On the good side, I finished a pretty tapered-bezel ring, set with a lovely, very dark green, mine-cute style tourmaline. The setting went well- I did that yesterday- and the polishing did, too. I got a very nice finish on it indeed! So that one can get photographed at some point, and put up for sale.

Which brings me to the last of the tapered-bezel rings I started around a year ago! I wanted to do enough of them that I could be very confident I knew how to do them and do them well. And it's worked, for the most part... but there is one glaring exception that's given me a lot of grief over this whole process, and which was especially nasty today: holding the setting into the ring shank while soldering the 2 together.

A part of the problem- in fact, a great deal of it- is that the shanks are broken where the setting fits into them. I did not have these issues when the shanks remained intact, except for the (tapered) hole drilled into them in which the bezel was placed. The problem is that with the shank split, when it gets hot it wants to spread apart if there's any pressure holding the bezel in- and if there's no pressure holding the bezel in fairly firmly, it ends up askew.

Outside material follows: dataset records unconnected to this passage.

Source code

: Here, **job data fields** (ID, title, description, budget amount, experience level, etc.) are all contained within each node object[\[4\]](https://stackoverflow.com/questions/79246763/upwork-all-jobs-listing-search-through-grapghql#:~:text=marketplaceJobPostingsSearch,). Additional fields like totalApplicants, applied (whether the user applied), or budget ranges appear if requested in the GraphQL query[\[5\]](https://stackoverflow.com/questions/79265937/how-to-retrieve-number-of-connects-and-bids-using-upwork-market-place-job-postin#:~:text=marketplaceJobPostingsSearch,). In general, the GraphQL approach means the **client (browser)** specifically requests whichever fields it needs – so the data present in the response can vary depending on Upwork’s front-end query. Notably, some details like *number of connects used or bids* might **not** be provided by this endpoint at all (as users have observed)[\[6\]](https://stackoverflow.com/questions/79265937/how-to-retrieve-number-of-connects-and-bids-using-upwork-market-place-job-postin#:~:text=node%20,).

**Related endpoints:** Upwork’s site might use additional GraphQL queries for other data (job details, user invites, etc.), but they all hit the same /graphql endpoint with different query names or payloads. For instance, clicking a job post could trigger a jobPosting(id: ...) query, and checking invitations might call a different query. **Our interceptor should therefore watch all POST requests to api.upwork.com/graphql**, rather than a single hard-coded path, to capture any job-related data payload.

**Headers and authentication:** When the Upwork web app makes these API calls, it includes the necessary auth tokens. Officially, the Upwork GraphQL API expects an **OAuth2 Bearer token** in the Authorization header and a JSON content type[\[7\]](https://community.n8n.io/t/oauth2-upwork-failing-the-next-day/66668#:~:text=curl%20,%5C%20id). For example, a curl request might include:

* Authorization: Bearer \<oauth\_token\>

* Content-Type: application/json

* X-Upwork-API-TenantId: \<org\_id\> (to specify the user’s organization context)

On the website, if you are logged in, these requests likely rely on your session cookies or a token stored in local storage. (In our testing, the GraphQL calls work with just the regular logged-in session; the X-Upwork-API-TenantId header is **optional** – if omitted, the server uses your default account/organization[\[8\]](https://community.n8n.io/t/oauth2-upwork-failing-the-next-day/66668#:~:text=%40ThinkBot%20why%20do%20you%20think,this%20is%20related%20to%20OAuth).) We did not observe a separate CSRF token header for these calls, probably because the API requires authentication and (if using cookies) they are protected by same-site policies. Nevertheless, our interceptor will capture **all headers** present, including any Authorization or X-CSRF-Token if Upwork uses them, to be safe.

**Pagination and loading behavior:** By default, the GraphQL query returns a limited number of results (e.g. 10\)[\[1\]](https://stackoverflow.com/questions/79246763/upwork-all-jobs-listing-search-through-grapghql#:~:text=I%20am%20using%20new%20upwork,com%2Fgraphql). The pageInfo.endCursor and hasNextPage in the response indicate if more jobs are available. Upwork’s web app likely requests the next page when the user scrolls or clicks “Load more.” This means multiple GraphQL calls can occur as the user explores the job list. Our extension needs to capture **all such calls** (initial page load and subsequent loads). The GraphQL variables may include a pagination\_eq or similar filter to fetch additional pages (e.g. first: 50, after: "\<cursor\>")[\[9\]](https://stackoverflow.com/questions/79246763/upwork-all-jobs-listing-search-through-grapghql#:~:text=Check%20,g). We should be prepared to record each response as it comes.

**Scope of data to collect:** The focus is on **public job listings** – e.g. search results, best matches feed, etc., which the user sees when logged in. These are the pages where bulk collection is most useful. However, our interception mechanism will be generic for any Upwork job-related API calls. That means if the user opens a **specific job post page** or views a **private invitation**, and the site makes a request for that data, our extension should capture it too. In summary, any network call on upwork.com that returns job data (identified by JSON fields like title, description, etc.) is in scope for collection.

I've used binding wire, with mixed success. I put a ring of it around the middle of the ring, to keep the ring from spreading (in theory), then use another loop around the bezel and the back side of the ring to hold the bezel in place. This works great... as long as it's cold. But when I apply the torch, the binding wire expands long before the ring does, and so the belt around the middle loosens, and then the one holding the bezel in expands along the side closest to the torch, and the bezel ends up crooked.

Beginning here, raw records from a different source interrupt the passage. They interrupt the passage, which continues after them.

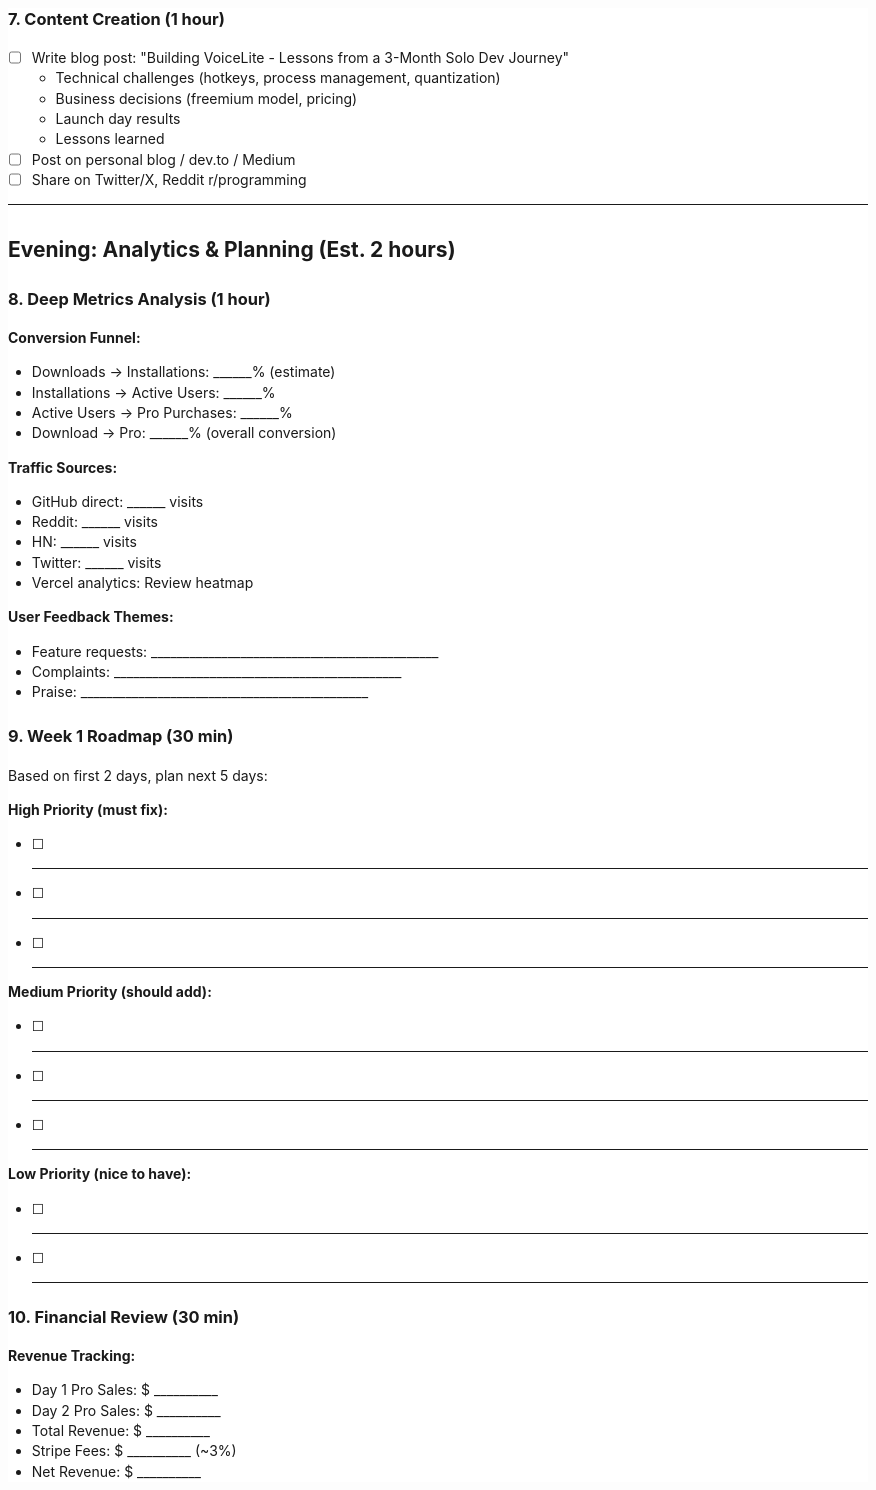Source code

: ### 7. Content Creation (1 hour)
- [ ] Write blog post: "Building VoiceLite - Lessons from a 3-Month Solo Dev Journey"
  - Technical challenges (hotkeys, process management, quantization)
  - Business decisions (freemium model, pricing)
  - Launch day results
  - Lessons learned
- [ ] Post on personal blog / dev.to / Medium
- [ ] Share on Twitter/X, Reddit r/programming

---

## Evening: Analytics & Planning (Est. 2 hours)

### 8. Deep Metrics Analysis (1 hour)
**Conversion Funnel:**
- Downloads → Installations: ______% (estimate)
- Installations → Active Users: ______%
- Active Users → Pro Purchases: ______%
- Download → Pro: ______% (overall conversion)

**Traffic Sources:**
- GitHub direct: ______ visits
- Reddit: ______ visits
- HN: ______ visits
- Twitter: ______ visits
- Vercel analytics: Review heatmap

**User Feedback Themes:**
- Feature requests: _____________________________________________
- Complaints: _____________________________________________
- Praise: _____________________________________________

### 9. Week 1 Roadmap (30 min)
Based on first 2 days, plan next 5 days:

**High Priority (must fix):**
- [ ] _____________________________________________
- [ ] _____________________________________________
- [ ] _____________________________________________

**Medium Priority (should add):**
- [ ] _____________________________________________
- [ ] _____________________________________________
- [ ] _____________________________________________

**Low Priority (nice to have):**
- [ ] _____________________________________________
- [ ] _____________________________________________

### 10. Financial Review (30 min)
**Revenue Tracking:**
- Day 1 Pro Sales: $ __________
- Day 2 Pro Sales: $ __________
- Total Revenue: $ __________
- Stripe Fees: $ __________ (~3%)
- Net Revenue: $ __________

If I were making a ton of the things, all the same size, I'd carve out a soft soldering board so that would hold things into place. But I'm not, and can't really see doing so. Another approach would be tack welding, but that's tricky to do with sterling, and when I've tried I've generally gotten either no tack at all or a sort of silver explosion. I'll grant I haven't practiced that much, but still! I have not had good luck with third hands for this; they're such huge heat sinks for something like this, plus they're big enough that I can't really see to get the bezel lined up properly. Thus my main approach has been repeated tries- of which I did 2 today, both failing. So I am not a happy camper right now, and am trying to figure out a better approach.

If it were just these rings, that would be one thing! But I think the basic principles are applicable across a variety of designs, and so it behooves me to figure out a solution.

Maybe it's time to get the tack welder out again!